Data Is Plural

... is a weekly newsletter of useful/curious datasets.

2023.09.13 edition

Political contributions, historical newspaper articles, Prigozhin audio messages, and license plate designs.

Political contributions, enhanced. Political scientist Adam Bonica’s Database on Ideology, Money in Politics, and Elections (DIME) gathers “500 million itemized political contributions made by individuals and organizations to local, state, and federal elections covering from 1979 to 2020.” The project, which received a major update last month, “is intended to make data on campaign finance and elections (1) more centralized and accessible, (2) easier to work with, and (3) more versatile […].” It assigns each contributor a unique identifier, geocodes their stated addresses, quantifies their ideological orientation, and more. The raw data come from several sources, including the Federal Election Commission and OpenSecrets. Related: MoneyInPolitics.wtf, a collaborative project that aims to be “America’s most comprehensive dictionary of campaign finance jargon.” [h/t Isadora Borges Monroy]
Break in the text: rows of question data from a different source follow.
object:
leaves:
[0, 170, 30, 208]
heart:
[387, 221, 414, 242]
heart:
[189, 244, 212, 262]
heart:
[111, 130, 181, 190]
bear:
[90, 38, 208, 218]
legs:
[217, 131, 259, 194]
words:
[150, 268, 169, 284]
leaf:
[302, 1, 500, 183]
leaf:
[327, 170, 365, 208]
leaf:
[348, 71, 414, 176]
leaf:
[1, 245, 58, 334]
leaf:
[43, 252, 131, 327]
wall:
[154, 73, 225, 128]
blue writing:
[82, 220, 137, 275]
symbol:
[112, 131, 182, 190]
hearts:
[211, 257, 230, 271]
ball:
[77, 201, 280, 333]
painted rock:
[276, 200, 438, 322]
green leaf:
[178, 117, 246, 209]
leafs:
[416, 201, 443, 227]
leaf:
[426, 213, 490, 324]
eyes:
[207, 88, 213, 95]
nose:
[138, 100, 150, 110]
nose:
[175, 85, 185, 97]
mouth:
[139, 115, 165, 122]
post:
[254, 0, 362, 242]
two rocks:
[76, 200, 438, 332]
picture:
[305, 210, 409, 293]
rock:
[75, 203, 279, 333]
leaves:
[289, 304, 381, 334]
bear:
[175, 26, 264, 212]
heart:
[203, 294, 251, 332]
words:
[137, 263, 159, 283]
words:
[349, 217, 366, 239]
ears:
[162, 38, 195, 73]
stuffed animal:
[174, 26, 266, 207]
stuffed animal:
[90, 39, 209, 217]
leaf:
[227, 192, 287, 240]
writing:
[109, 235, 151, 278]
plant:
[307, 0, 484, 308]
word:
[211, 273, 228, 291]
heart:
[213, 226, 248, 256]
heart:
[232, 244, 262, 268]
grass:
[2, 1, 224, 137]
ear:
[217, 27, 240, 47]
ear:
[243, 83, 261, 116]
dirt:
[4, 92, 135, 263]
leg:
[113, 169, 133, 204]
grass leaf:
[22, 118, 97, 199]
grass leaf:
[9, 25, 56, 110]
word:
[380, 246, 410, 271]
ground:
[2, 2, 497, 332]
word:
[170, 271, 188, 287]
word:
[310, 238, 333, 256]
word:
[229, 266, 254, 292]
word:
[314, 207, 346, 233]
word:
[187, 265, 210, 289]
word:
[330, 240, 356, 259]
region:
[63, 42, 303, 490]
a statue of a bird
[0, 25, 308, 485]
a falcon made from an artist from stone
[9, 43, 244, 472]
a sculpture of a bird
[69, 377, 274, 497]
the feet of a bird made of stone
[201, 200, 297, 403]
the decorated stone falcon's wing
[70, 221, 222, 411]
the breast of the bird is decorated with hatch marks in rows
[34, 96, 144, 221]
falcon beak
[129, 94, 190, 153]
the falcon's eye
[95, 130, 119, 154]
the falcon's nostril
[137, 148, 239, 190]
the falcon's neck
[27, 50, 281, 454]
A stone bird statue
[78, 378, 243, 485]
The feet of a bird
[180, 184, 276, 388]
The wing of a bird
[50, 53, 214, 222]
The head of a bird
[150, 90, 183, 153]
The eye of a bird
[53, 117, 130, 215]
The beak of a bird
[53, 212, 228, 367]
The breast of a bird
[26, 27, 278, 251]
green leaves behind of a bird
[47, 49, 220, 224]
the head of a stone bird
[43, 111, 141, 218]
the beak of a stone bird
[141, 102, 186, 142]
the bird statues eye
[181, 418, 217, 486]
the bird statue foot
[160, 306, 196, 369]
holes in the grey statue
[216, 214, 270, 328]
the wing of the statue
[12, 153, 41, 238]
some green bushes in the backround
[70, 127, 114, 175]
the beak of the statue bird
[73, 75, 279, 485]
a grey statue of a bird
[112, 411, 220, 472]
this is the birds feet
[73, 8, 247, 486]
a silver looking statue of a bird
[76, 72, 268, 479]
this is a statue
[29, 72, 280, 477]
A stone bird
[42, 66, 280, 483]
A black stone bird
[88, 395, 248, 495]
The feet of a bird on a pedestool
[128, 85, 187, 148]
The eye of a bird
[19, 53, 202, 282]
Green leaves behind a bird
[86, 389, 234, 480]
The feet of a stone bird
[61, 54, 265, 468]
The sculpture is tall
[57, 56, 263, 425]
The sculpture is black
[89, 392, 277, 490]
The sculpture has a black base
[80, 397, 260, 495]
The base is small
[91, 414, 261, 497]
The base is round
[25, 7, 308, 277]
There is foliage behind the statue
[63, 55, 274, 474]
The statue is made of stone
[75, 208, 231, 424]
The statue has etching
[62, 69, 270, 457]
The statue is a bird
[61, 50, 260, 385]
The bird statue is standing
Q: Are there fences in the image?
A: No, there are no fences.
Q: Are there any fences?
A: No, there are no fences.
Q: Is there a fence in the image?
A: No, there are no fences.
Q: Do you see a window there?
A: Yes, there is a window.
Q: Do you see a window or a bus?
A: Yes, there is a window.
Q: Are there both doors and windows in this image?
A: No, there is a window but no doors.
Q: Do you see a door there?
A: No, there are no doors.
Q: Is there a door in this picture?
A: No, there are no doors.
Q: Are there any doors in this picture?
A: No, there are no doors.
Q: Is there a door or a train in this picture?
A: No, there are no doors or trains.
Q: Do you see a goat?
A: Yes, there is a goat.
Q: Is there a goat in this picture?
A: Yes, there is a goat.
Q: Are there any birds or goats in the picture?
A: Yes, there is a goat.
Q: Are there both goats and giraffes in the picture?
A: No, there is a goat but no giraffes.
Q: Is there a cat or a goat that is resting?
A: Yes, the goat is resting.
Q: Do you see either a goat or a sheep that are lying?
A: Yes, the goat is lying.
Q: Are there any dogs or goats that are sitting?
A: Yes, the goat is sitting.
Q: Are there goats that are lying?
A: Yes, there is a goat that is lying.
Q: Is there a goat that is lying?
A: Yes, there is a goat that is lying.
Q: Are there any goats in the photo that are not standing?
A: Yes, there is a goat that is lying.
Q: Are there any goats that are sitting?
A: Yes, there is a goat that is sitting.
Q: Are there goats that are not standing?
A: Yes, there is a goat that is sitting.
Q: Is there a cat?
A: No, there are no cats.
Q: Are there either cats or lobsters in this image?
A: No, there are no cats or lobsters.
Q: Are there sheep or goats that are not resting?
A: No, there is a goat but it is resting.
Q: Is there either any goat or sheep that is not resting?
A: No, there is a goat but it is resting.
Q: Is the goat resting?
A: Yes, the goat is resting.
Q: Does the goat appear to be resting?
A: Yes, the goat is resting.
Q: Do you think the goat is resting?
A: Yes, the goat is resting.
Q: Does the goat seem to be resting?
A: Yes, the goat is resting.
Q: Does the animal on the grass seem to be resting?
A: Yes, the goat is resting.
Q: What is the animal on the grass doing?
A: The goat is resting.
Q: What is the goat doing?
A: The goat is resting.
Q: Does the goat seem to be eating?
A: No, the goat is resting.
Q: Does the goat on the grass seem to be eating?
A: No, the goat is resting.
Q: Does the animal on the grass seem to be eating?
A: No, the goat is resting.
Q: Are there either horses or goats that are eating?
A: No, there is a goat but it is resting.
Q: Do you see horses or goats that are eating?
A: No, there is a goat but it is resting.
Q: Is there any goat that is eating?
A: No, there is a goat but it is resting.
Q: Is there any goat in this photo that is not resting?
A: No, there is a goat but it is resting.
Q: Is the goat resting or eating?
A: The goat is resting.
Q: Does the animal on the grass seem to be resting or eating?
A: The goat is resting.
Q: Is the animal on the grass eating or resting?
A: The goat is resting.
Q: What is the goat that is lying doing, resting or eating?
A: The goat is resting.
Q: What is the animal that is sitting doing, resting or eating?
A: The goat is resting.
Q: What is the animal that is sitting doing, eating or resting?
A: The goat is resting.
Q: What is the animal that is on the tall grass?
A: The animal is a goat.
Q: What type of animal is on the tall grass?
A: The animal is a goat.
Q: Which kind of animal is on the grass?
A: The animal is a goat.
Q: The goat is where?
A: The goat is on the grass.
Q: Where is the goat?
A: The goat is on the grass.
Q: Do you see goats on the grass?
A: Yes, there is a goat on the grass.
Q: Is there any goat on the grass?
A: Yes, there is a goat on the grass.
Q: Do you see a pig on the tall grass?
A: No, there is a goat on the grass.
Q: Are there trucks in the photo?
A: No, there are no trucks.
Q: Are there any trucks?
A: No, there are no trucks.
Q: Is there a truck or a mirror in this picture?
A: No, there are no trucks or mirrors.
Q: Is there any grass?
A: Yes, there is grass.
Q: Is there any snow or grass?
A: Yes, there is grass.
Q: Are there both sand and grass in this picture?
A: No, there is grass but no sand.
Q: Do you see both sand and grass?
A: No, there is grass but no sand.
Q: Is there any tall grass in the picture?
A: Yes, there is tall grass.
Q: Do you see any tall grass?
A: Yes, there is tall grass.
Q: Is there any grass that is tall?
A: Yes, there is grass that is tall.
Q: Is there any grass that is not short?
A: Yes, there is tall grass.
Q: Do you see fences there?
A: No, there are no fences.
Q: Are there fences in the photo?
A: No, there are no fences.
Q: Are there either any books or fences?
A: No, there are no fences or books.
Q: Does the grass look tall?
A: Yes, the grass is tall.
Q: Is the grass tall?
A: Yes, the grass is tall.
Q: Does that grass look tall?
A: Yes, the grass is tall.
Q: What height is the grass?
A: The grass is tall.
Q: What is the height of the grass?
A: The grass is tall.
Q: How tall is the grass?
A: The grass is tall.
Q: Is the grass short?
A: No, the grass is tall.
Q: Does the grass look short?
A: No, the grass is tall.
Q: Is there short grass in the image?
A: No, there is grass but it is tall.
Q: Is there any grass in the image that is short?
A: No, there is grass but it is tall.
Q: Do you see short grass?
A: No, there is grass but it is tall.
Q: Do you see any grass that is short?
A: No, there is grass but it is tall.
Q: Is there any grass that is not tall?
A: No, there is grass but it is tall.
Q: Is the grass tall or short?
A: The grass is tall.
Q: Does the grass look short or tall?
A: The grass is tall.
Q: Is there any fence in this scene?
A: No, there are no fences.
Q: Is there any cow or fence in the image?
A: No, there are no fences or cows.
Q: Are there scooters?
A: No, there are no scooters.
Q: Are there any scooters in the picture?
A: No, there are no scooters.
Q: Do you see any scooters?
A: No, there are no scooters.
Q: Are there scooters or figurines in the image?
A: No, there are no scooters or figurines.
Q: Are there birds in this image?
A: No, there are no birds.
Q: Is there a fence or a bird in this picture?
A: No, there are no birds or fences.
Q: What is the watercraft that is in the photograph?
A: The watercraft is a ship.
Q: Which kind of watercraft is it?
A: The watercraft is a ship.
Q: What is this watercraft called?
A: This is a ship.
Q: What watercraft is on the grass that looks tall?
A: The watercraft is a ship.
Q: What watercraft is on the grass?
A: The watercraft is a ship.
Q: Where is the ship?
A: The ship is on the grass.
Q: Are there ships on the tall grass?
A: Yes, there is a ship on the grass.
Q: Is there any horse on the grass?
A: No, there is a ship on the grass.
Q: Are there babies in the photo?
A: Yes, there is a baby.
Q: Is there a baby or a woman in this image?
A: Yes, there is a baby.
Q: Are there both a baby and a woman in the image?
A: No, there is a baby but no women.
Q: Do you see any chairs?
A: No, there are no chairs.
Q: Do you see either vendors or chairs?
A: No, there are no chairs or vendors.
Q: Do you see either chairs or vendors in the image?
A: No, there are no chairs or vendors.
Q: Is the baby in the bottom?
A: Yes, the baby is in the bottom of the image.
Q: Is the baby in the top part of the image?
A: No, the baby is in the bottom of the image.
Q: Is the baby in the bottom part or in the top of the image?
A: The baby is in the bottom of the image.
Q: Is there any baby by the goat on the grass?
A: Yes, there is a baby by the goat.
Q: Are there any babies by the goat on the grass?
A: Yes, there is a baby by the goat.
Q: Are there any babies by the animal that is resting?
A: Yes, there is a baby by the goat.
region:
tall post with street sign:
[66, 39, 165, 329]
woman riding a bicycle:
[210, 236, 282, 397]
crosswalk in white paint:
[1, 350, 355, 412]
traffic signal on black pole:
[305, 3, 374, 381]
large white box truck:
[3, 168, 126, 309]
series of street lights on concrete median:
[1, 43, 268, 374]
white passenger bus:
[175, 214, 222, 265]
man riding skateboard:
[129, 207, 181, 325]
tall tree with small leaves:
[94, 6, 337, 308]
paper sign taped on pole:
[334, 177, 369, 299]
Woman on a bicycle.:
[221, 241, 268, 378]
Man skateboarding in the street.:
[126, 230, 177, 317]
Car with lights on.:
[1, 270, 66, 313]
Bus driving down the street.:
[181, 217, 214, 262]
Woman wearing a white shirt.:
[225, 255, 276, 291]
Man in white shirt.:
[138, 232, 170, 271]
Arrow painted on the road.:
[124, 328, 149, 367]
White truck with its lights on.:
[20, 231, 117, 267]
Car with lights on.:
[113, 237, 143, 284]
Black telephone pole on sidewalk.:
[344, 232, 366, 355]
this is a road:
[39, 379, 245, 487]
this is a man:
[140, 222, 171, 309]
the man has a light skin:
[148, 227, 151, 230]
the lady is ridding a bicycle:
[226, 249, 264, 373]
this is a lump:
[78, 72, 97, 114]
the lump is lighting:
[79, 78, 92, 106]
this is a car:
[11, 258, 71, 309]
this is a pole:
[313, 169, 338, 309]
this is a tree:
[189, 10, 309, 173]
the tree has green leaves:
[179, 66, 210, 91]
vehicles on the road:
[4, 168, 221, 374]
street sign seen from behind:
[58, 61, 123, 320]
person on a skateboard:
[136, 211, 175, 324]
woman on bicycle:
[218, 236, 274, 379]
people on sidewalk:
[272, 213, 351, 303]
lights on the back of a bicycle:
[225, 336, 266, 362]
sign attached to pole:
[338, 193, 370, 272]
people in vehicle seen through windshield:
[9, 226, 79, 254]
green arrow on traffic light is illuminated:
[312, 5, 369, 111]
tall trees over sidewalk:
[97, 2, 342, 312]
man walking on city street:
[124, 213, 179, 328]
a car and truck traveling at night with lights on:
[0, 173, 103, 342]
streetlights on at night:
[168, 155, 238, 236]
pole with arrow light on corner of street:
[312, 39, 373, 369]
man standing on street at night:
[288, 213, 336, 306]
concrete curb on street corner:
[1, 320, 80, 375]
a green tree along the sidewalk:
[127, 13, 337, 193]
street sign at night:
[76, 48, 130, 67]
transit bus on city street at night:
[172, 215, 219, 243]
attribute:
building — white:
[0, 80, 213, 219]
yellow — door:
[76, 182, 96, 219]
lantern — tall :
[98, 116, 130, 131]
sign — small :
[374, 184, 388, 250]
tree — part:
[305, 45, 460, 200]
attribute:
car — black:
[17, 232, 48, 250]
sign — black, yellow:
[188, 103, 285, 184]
Historical newspaper articles. Melissa Dell et al.’s American Stories dataset contains the text of ~400 million newspaper articles, extracted from ~20 million public-domain scans in the Library of Congress’s Chronicling America project (DIP 2017.08.16). To construct the dataset, the authors built “a novel deep learning pipeline that incorporates layout detection, legibility classification, custom OCR, and the association of article texts spanning multiple bounding boxes.” For each article, the dataset provides the newspaper name, edition number, date of publication (largely in the 1800s–1920s), page number, headline, byline, and article text. Previously: The LOC’s Newspaper Navigator dataset (DIP 2020.10.07), which extracts visual content from the Chronicling America scans. [h/t Derek M. Jones]

Prigozhin audio messages. Giorgio Comai has collected and auto-transcribed hundreds of audio messages from Russian mercenary leader Yevgeny Prigozhin, which were posted “on his official Telegram channel - the press service of his holding company” from late 2022 through June 2023. For each transcribed segment within each message, the resulting datasets (one in Russian and one auto-translated into English) include the message ID, time posted, segment timestamp, and segment text. [h/t Federico Caruso]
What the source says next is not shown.